Владимиров, тихо поднявшись, вышел. У него немного кружилась голова и очень хотелось на воздух. Через минуту из комнаты, где теперь уже кричали все или почти все, вылетел толстый Черномор и мягким кошачьим движением съехал по перилам лестницы.
— Ноги моей здесь… Да чтоб вы все подохли!
В овальном окне заблестел мелкий дождь и нежно запахло душистой травою. Уже не кукушка, а кто-то негромкий запел свою песню дождю и закату. Владимиров вспомнил про Варю и сразу вернулся. Все сидели, веселые и оживленные, как будто и не было вовсе скандала, только в голубых глазах блондинки, которую резкие женщины, отлично знающие Устинова, обозвали «куклой», стояло растерянное удивленье да смуглый и стройный старик Евторханов негромко бурчал: «маж дохья!»

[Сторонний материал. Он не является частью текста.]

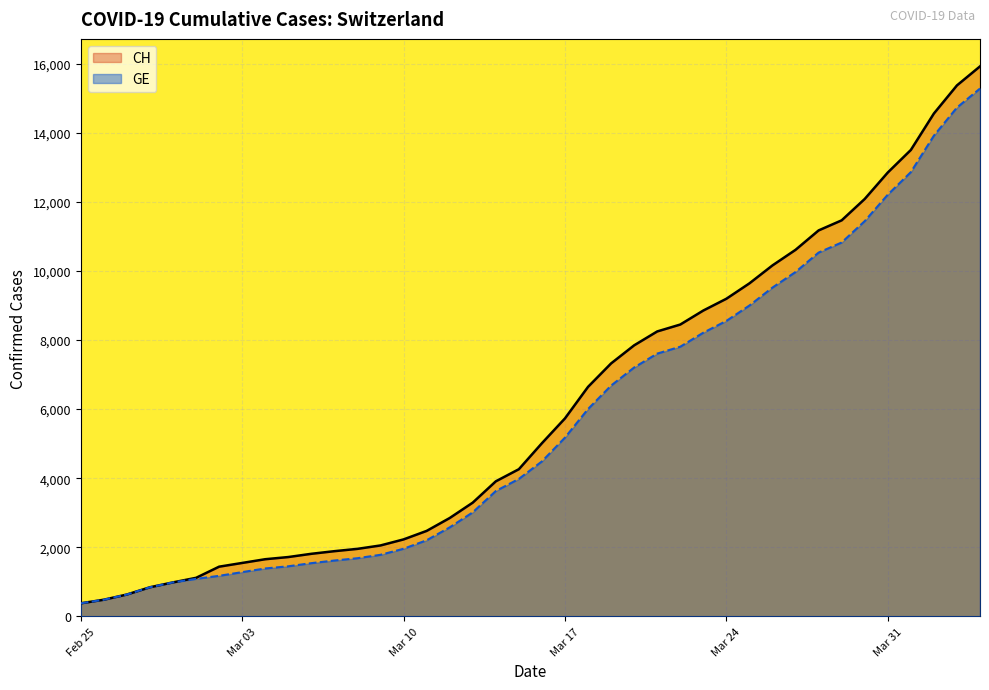

How many data points does each series have?

40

Вечером, после вкусного крепкого чая со сливками, тортом, сырами, клубникой наступила такая чудесная атмосфера, какая, наверное, царила в усадьбе, где Ленский читал своей Ольге романы. Участники конференции, избавившись от лысого Черномора, совсем неуместного здесь, средь этих высоких дубов и душистых настурций, которые лезли по стенам, подобно любовникам, лезущим с риском для жизни к своим златокосым подругам, сидели на темной открытой террасе и слушали пенье Лилиты Бронштейн. Лилита Бронштейн была женою очень нашумевшего человека, зачинщика крупного антисоветского заговора, в полном секрете обмененного однажды на другого, тоже нашумевшего человека, политического деятеля латиноамериканской страны, до этого бодро глядящего смерти в пустые глазницы. Но очень удачно сложилось для каждого. В интересах всего человечества оказалось выгодным отворить решетки темниц и выпустить обоих смельчаков на свободу, сменяв одного на другого, как сало на рынке меняют на глобус, а глобус на гречку. И все это жаркою, ветреной ночью, на самой середке моста, над рекою, когда человечество угомонилось и чутко заснуло на мягких подушках. В результате этой совершенно секретной операции привыкший к теплу и плодам вроде манго один из героев навеки вселился в высотное здание на Красной Пресне, другой же был срочно направлен в Европу, где вскоре женился и занялся делом.